When we meet Eliza she’s still fuming (“Motherfucking cocksucking cocksucker,” quoth she), and in fact that anger and frustration is her default mode for most of the play. There are times when she’s pleading for support or trying to give a professional presentation, but mostly she’s just pissed off, and rightfully so. You have to share Eliza’s frustration when she says, “They said it wasn’t like this anymore. Why is it still like this?!” When she comes full of sharp ideas for a project and Stu latches onto the first superficial detail he can think of to tear the whole thing down in the most condescending manner imaginable, and the others back him up with sycophantic relish, it’s infuriating.

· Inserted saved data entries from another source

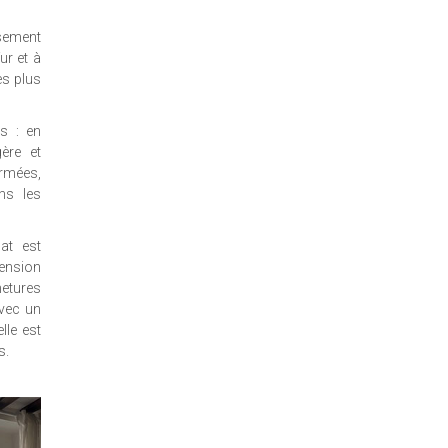
usement
ur et à
es plus
s : en
gère et
ermées,
ans les
at est
ension
metures
avec un
lle est
s.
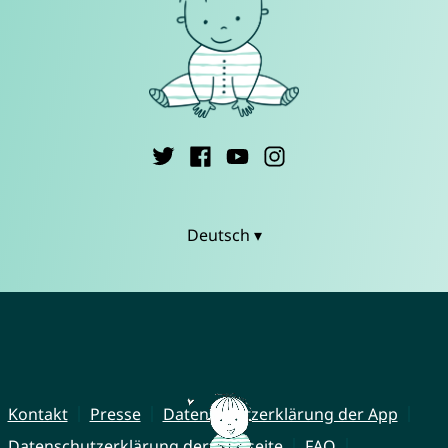
Deutsch ▾
Kontakt
Presse
Datenschutzerklärung der App
Datenschutzerklärung der Webseite
FAQ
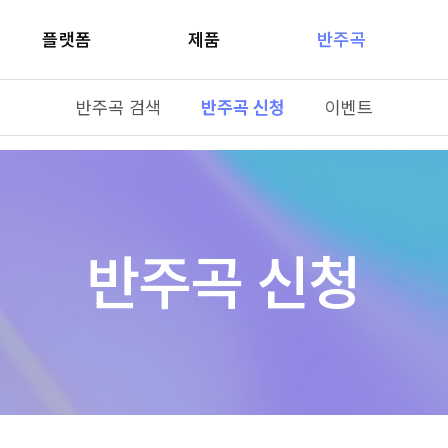
플랫폼
제품
반주곡
반주곡 검색
반주곡 신청
이벤트
반주곡 신청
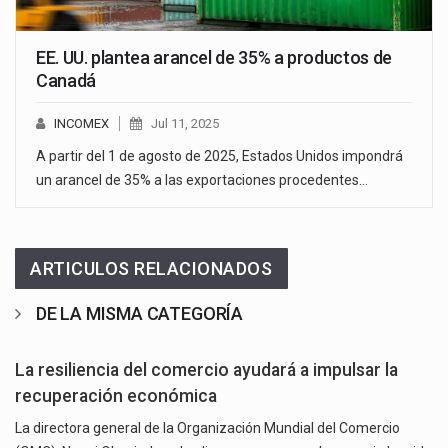
EE. UU. plantea arancel de 35% a productos de
Canadá
INCOMEX
Jul 11, 2025
A partir del 1 de agosto de 2025, Estados Unidos impondrá
un arancel de 35% a las exportaciones procedentes…
ARTICULOS RELACIONADOS
DE LA MISMA CATEGORÍA
La resiliencia del comercio ayudará a impulsar la
recuperación económica
La directora general de la Organización Mundial del Comercio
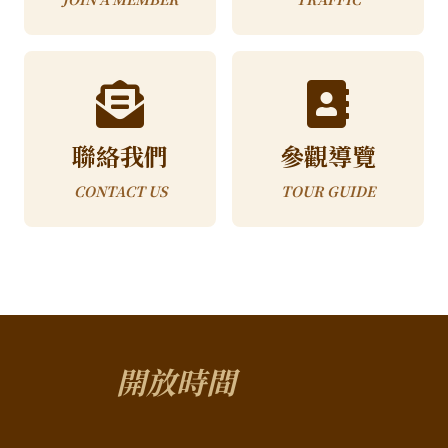
聯絡我們
參觀導覽
CONTACT US
TOUR GUIDE
開放時間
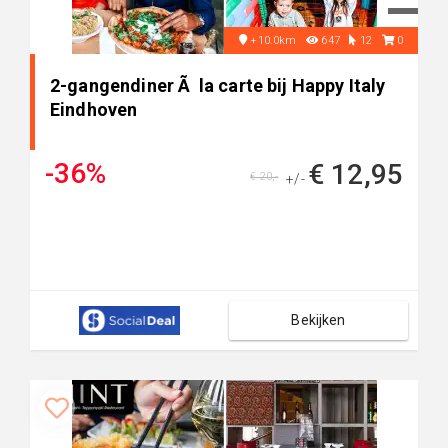
+10.0km
647
12
0
2-gangendiner Ã la carte bij Happy Italy
Eindhoven
-36%
€ 12,95
€ 20,-
+/-
Bekijken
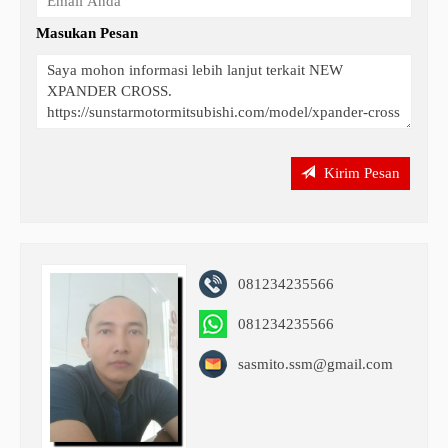
Masukan Pesan
Kirim Pesan
081234235566
081234235566
sasmito.ssm@gmail.com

Sarah Nealis does a credible job with what’s ultimately a one-note protagonist, and not a particularly likable one. You’re on her side by default because the others are such shits, but she’s also arrogant: she may well be smarter than everyone else, but she’s not going to get far telling people they’re stupid and then expecting them to help her out. While she’s unquestionably right about how dysfunctionally patriarchal the office culture is, her coworkers aren’t entirely wrong about her either.
James Wagner is amusingly aggravating as Weber, the dimbulb golden boy who’s taken seriously although his big ideas are just blather, and Pamela Gaye Walker is particularly funny as Janice, the eager-to-please, two-faced other woman in the office who tells everyone what they want to hear and struggles to keep up with what they’re saying.
Skip Mercier’s sleek set gives a good sense of the open space of the office, with a small glass wall opening into the corridor and a glass top table, both of which move around to suggest different rooms in the office. One particularly nice touch in Greco’s production is to have people passing by in the corridor every now & then during scenes, making it credible when characters talk about overhearing something their coworkers said. Costumer Alex Jaeger’s sharp office attire helps complete the illusion.
The trouble is, the play doesn’t go anywhere. What We’re Up Against was originally produced in 1992 as a short play published in Rebeck’s 2007 Smith and Kraus collection Complete Plays Volume III: Short Plays 1989-2005, and at the time it consisted solely of the conversation between Ben and Stu that opens the full-length play. What’s interesting is that even without knowing that on opening night, my impression at intermission and again when it was all over was that in an hour and 40 minutes the play never progresses past that first scene. That conversation tells us everything we need to know about the office culture, the characters, and the play. Everything that happens afterward is only elaborating upon that first scene, fleshing it out but not really progressing from it.
It’s fun to see the characters we only heard about in the first conversation and find that yeah, they’re pretty much what we’d pictured, and the strong cast has a lot to do with that. There are a couple of cute switcheroos along the way when it seems like maybe the shoe will be on the other foot, but then nothing really happens with them either. And maybe that’s the point–that nothing happens and nothing changes–and that’s no way to run an office, but it’s also not enough to support a play.
What We’re Up Against
Through March 6
Magic Theatre
Fort Mason Center
San Francisco, CA
www.magictheatre.org
Show #13 of 2011, attended February 9.